Protein Carbonyl (C=O) Colorimetric Assay Kit
Protein carbonylation can be detected and quantified at the global level in proteins and protein mixtures. This can be performed by using derivatization of carbonyl groups with hidrazines followed by spectrophotometric measurement. So the most employed method for evaluation of the content of carbonylated proteins bases on 2,4-dinitrophenylhydrazine (DNPH). This molecule reacts with carbonyl groups leading to the formation of the stable 2,4-dinitrophenylhydrazone (Figure 1). As a result, the user can spectrophotometrically detect and quantify the dinitrophenyl group (DNP). Particularly, it shows a typical absorption spectrum with a maximum at 365–375 nm.
Figure 1. DNPH reaction with carbonyl species. Modified from Uchiyama et al.

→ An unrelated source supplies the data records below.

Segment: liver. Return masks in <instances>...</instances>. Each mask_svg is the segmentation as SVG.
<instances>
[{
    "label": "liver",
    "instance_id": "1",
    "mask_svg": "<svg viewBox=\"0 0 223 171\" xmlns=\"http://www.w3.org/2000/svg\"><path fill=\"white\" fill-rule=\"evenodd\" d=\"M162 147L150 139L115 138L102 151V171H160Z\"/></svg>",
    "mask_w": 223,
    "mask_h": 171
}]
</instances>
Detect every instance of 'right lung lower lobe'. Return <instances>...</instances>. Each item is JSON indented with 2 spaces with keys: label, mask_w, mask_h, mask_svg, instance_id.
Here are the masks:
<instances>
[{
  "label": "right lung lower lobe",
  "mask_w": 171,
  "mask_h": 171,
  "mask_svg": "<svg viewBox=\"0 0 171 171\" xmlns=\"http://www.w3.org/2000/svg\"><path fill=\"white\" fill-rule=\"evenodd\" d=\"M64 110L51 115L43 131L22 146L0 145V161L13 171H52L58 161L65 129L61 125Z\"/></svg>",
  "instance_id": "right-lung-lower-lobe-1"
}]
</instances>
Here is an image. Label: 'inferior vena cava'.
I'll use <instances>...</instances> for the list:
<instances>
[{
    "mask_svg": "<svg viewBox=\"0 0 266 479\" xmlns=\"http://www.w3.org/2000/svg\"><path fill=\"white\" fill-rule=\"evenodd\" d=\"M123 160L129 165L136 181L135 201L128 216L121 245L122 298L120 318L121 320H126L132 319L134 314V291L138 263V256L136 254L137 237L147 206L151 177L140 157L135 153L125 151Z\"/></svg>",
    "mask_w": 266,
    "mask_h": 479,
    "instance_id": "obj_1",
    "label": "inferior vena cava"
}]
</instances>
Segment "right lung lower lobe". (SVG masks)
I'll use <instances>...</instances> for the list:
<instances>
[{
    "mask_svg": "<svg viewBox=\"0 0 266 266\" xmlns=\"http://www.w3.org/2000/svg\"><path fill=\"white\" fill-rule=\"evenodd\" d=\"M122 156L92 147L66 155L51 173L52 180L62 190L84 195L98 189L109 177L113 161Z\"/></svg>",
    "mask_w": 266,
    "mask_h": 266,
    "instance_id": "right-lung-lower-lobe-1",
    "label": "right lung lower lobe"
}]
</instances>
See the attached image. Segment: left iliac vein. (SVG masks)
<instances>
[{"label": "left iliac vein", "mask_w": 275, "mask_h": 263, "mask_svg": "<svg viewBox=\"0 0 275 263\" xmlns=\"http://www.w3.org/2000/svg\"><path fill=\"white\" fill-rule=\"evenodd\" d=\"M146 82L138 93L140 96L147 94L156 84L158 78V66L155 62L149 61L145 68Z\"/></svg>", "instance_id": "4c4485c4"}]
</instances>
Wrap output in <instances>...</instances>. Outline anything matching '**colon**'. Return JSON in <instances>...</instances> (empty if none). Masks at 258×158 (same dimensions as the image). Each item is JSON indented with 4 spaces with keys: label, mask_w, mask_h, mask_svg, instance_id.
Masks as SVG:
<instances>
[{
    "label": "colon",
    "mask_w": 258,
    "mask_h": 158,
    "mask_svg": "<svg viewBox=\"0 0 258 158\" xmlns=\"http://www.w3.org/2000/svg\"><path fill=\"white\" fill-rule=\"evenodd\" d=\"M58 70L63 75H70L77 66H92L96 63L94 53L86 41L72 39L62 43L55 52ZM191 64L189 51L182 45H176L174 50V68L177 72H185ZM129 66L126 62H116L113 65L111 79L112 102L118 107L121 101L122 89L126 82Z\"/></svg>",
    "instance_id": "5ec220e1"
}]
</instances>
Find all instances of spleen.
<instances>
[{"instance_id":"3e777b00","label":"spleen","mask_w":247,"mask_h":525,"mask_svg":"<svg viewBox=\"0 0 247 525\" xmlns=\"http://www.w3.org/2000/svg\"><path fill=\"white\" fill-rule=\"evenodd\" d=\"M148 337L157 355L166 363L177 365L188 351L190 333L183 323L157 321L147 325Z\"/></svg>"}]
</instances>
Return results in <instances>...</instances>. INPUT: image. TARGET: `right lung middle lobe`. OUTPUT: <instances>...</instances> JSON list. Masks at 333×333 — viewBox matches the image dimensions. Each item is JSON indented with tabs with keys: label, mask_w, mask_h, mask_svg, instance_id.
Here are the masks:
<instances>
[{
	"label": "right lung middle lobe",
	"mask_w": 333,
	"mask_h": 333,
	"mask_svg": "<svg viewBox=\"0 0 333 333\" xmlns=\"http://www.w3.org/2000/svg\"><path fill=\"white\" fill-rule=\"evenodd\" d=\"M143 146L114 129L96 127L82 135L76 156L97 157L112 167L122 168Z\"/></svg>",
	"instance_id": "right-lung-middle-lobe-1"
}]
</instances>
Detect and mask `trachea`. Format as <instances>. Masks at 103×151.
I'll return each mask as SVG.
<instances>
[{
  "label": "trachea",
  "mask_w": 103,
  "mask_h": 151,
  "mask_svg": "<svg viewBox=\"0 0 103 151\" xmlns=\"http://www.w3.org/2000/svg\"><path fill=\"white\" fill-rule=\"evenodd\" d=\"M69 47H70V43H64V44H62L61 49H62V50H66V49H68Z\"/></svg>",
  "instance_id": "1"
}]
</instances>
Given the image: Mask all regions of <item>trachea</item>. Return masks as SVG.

Oxidative stress may cause reversible or irreversible changes in proteins. Then, such changes modulate protein function (redox regulation) or protect against irreversible damage that causes the inactive proteins to accumulate or become degraded.
Protein carbonylation is a type of protein oxidation that reactive oxygen species can promote. It usually refers to a process that forms reactive ketones or aldehydes that can react with 2,4-dinitrophenylhydrazine (DNPH) to form hydrazones. Specifically, direct oxidation of side chains of lysine, arginine, proline, and threonine residues, among other amino acids, in the “primary protein carbonylation” reaction produces DNPH detectable protein products . DNPH derivatizable protein products can also be formed in the “secondary protein carbonylation” reaction via the addition of aldehydes, such as those generated from lipid peroxidation processes.